Sunday, November 7, 2010

Grateful for Late Leaves and Hints of Spring

The leaves are turning late this years. Some fell in August while others are still green. Still others are brilliantly colored, as we have come to expect at this time of year. But it's an odd fall display. If you pay attention to these things, you think you might know why.

I've just finished reading Field Notes from a Catastrophe and as I write, it's hard to keep things in perspective. Although I am well-read in climate change matters, more news about the fact that we are knowingly destroying the ability of the earth to support our species never fails to make me feel unsettled. The idea that we live with such a reality and nothing changes makes life seem like so much sleepwalking. The fact that the scientific community is so alarmed, and yet can't get our leaders to lead enrages me.  

" . . . at 378 parts per million, current CO2 levels are unprecedented in recent geological history. (The previous high, of 299 parts per million, was reached around 325,000 years ago.) It is believed that the last time carbon dioxide levels were comparable to today's was three and a half million years ago, during what is known as the mid-Pliocene warm period, and it is likely that they have not been much higher since the Eocene, some fifty million years ago. In the Eocene, crocodiles roamed Colorado and sea levels were nearly three hundred feet higher than they are today."
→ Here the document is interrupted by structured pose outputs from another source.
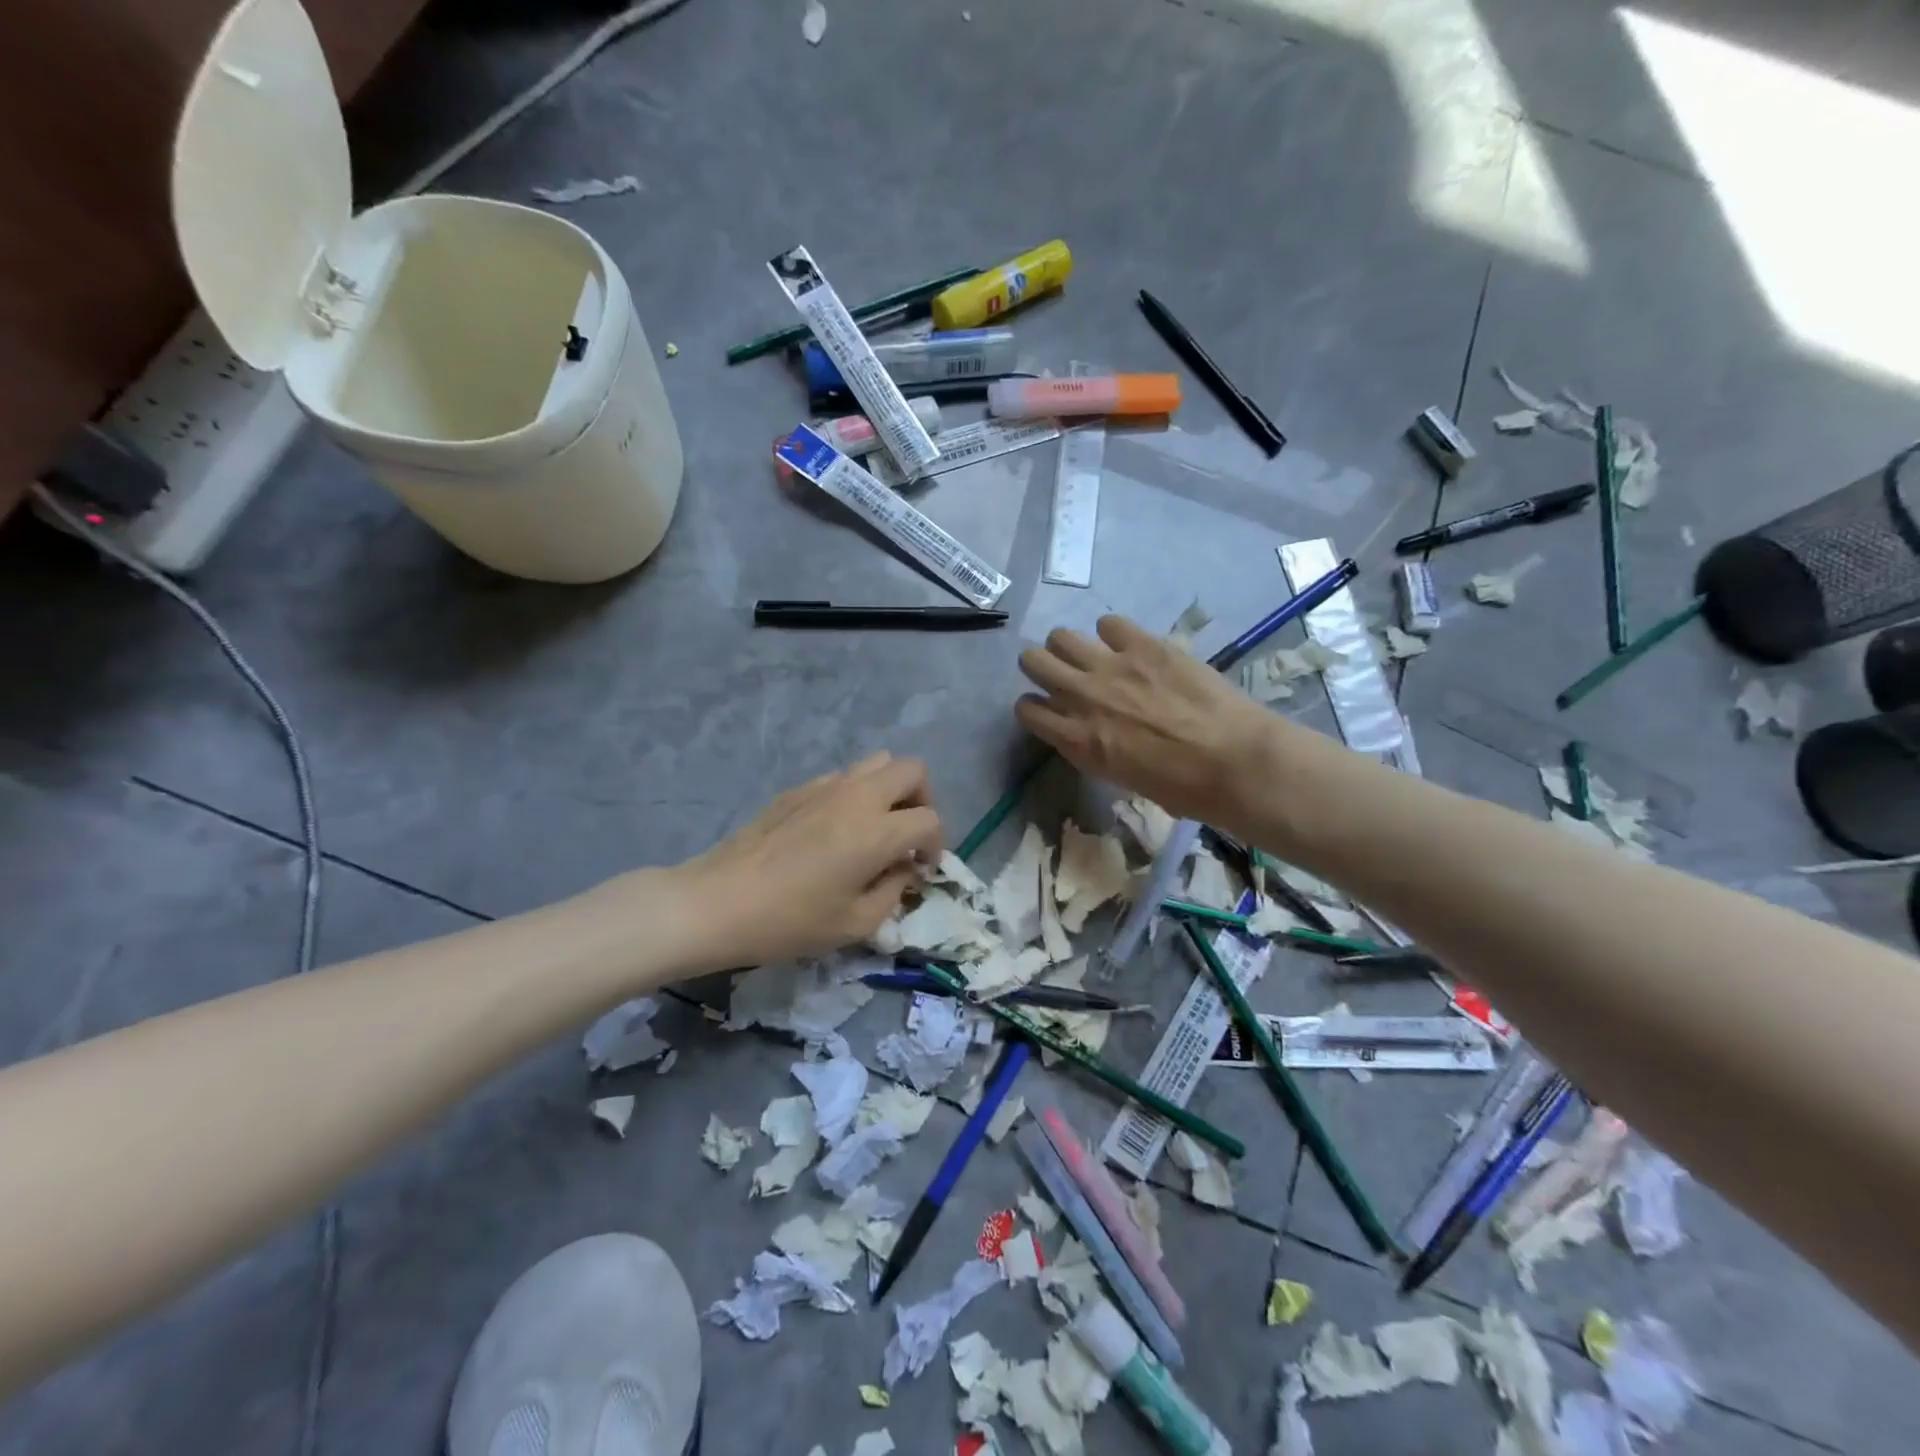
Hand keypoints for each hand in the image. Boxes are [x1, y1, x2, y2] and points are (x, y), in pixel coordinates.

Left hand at [675, 754, 942, 966]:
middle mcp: (858, 796)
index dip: (936, 845)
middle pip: (913, 770)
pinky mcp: (799, 788)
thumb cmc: (790, 921)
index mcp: (877, 831)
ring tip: (876, 826)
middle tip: (908, 836)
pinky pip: (844, 776)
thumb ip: (893, 892)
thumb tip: (903, 869)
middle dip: (922, 801)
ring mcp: (826, 786)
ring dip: (890, 789)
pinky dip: (856, 793)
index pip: (930, 820)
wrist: (718, 902)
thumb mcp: (855, 924)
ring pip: (878, 762)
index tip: (920, 869)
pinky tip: (836, 830)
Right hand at [1016, 616, 1274, 827]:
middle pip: (1033, 661)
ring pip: (1061, 636)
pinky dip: (1114, 634)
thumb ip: (1092, 749)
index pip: (1026, 709)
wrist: (1232, 761)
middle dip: (1042, 667)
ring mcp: (1111, 666)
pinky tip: (1129, 646)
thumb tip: (1088, 732)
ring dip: (1070, 647)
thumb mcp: (1120, 777)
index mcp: (1076, 739)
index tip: (1048, 708)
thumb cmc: (1181, 788)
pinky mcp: (1143, 644)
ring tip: (1092, 655)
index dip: (1034, 707)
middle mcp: (1082, 697)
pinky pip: (1109, 623)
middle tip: (1063, 674)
On this beautiful November day I took a break from reading to attend church and muck around the yard a bit. Jennifer's sermon was on that perennial November theme: gratitude. I took it to heart and believe that, yes, I do sometimes feel really sad and really happy at the same time. Even when my reading and thinking is so serious, I can feel an awe that delights. I am grateful. I feel connected. I know that nothing can be what it is in isolation.

Today, I muse. I look with awe and wonder at the colors of the season, the way the warm sunshine sets off the gold-hued leaves, and I found little surprises that make me smile as I look closely at what's growing in my yard.
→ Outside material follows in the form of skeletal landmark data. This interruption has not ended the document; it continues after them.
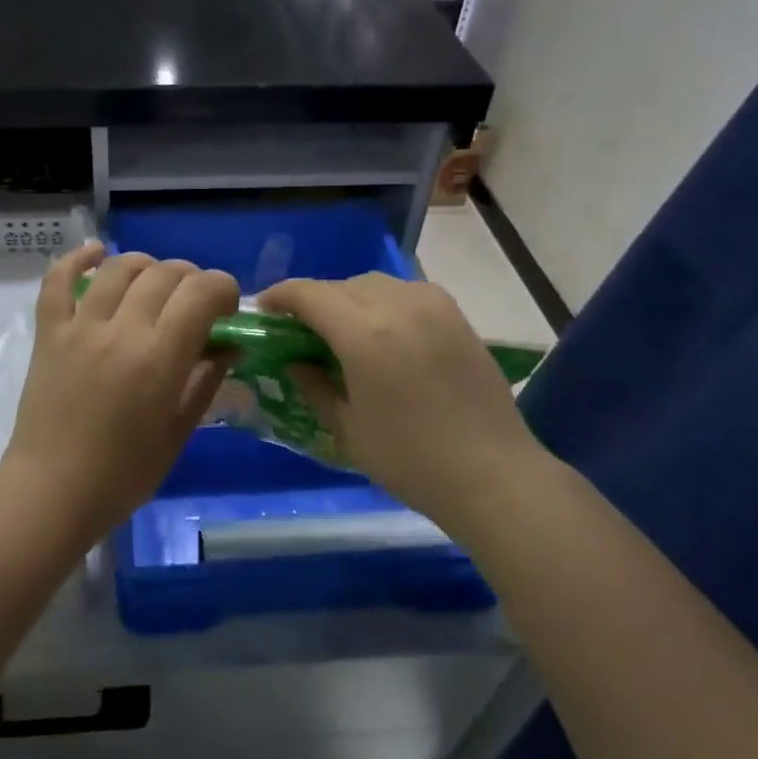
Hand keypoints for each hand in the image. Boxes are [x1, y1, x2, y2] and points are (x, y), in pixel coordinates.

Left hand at [2, 244, 239, 539]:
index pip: (202, 292)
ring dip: (145, 265)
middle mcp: (121, 329)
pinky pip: (57, 281)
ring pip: (118, 268)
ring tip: (154, 283)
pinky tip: (96, 253)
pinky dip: (76, 259)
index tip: (226, 309)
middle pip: (164, 273)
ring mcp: (80, 327)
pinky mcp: (49, 332)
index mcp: (160, 357)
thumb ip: (205, 381)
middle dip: (190, 278)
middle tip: (193, 303)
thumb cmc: (124, 474)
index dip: (223, 289)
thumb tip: (229, 346)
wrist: (52, 493)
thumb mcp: (179, 431)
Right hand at [258, 274, 546, 532]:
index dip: (279, 297)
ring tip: (341, 330)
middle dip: (313, 301)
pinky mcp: (456, 315)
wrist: (493, 475)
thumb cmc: (411, 459)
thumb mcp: (347, 429)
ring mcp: (432, 305)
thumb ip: (314, 386)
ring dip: (348, 298)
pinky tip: (383, 332)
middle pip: (340, 285)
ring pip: (374, 283)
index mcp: (363, 333)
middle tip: (299, 330)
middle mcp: (397, 305)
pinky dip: (383, 302)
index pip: (308, 294)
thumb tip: (294, 362)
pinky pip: (406, 292)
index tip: (263, 311)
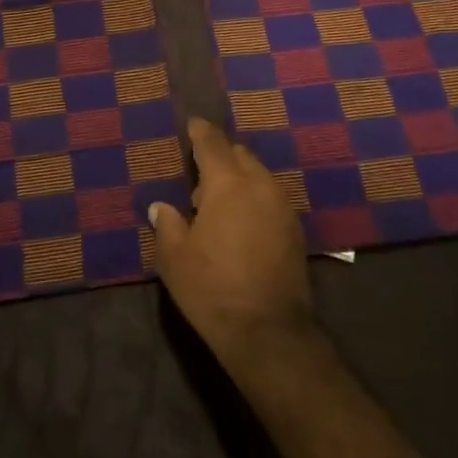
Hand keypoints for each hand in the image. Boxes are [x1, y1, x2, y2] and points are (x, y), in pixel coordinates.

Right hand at [149, 118, 318, 371]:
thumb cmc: (212, 289)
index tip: (192, 125)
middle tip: (198, 182)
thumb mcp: (174, 258)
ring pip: (258, 175)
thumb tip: (161, 207)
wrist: (269, 332)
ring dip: (238, 179)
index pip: (213, 143)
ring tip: (218, 208)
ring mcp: (282, 206)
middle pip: (239, 154)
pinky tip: (241, 224)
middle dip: (220, 158)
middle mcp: (260, 185)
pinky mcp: (295, 229)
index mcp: (228, 183)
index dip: (200, 132)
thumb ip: (167, 224)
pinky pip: (270, 197)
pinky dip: (255, 198)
I am grateful for the Christmas ferns that rise in swirls from my yard deep with acorns and leaves.

I am grateful for the row of many bee balm plants, growing now from the rhizomes of the one that grew in that spot this spring. Although it was so hot and dry that the mother plant's blooms were short lived, it did persist to give me this hope for the future. 

I am grateful for the wild confrey that's coming up in the front yard when they only plants of its species bloomed in the back yard this past spring. Its sticky seed rode a deer to the front yard, I suppose. The deer must have dropped the seed even while the hungry beast ate the turtleheads down to nubbins.

In early spring, before the heat taxed other plants, the golden ragwort bloomed from one spot on the edge of the yard and was able to spread its seed far and wide. I see the round leaves of golden ragwort growing in clumps in the flower beds and yard and rain garden.

I am in awe of the green tomatoes turning red in the window. I am grateful for the tasty tomato sandwich I had for lunch.

I am grateful for the large trees in my yard that shade me with their giant yellow umbrella of leaves. They will fall and I will mulch then. New leaves will sprout again in spring.

But I can't say that I'm not also frightened about what summer will hold. It may well be another record year, and then another. Can I know this and live, aware that we are interconnected and yet, that something is not right? Interconnected, and grateful?